# Coupons for Rag Shop and Michaels



## Black Cat (Aug 20, 2005)

Just letting everyone who has a Rag Shop and or Michaels in the area. 40% off coupons are in today's paper. 40% off can be used on any one regular priced item. Sale is for August 20th-August 26th.

Also in this weeks ad:
Rag Shop the Lemax Halloween Gothic House or Zombie Cafe is on sale for $27.99 each, regular price $39.99

Michaels has 25% off it's Lemax Halloween Spooky Town Collection.


----------



## Koumajutsu (Aug 9, 2006)

Thanks BC!


Now, if i only had a newspaper........

*goes to raid neighbor's porch*


----------



## Black Cat (Aug 20, 2005)

Koumajutsa, You can sign up to receive the ads for each store via email if that helps.

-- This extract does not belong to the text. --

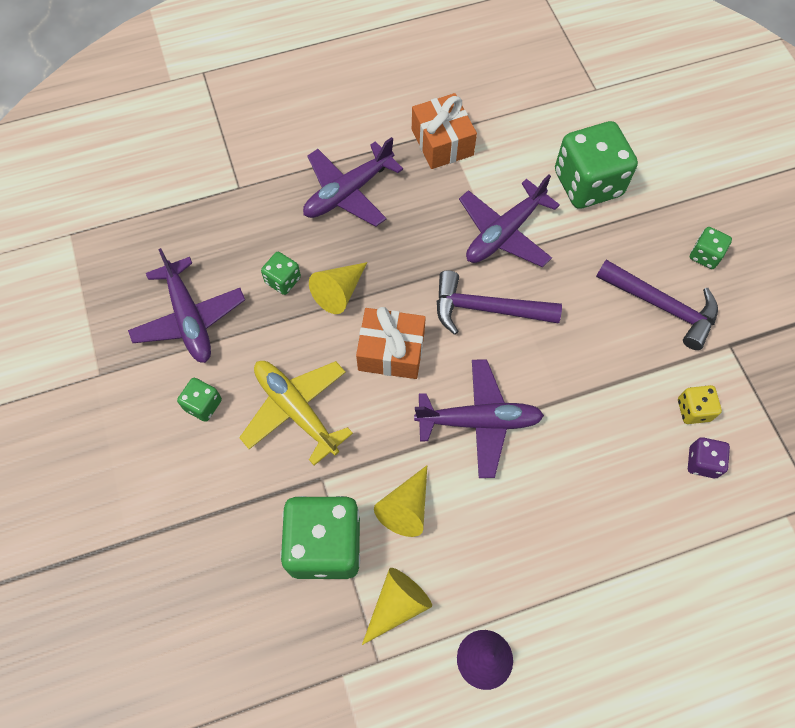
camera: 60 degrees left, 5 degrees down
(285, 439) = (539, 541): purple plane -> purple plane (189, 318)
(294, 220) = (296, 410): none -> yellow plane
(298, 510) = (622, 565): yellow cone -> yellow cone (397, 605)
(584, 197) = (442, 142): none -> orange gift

Not sure if they offer the 40% coupon that way.


----------



## Koumajutsu (Aug 9, 2006)

well, i didn't find the michael's ad, but i did score teh Fry's ad! W00t!


----------



## MrsMyers666 (Apr 13, 2006)

Thank you for the info, I went out and bought the paper just for the coupon. Of course Spooky town is 25% off this week so can't use it on that.


----------



## Hellrazor (Jun 18, 2006)

you can always say you dont receive the flyer and they will give it to you anyway. Thats what I do as the Michaels are in 2 citys a half hour on either side of me so I dont receive the flyers.... they are always fine with it


----------



## Black Cat (Aug 20, 2005)

Our Michaels is very strick on MUST have your coupon or it's full price. They do however except competitor coupons from AC Moore.


----------



## HibLaGrande (Sep 25, 2005)

our michaels store has the ads right at the front door.


----------



## Black Cat (Aug 20, 2005)

Hib, ours does also but the 40 or 50% off coupon is not in the store copies of the flyers.


----------



## Zombie-F (Apr 12, 2004)

Our Micheal's never puts the flyers in their store. I did get a flyer with today's paper and there's a 40% off coupon this week. That crystal ball with the gypsy head in it is _so_ mine. I plan on hacking it to death! mwa-ha-ha-ha-ha-ha!


----------



## malibooman (Aug 18, 2006)

Also, the paper had a 40% coupon for Hobby Lobby and Michael's will take that one also.


----------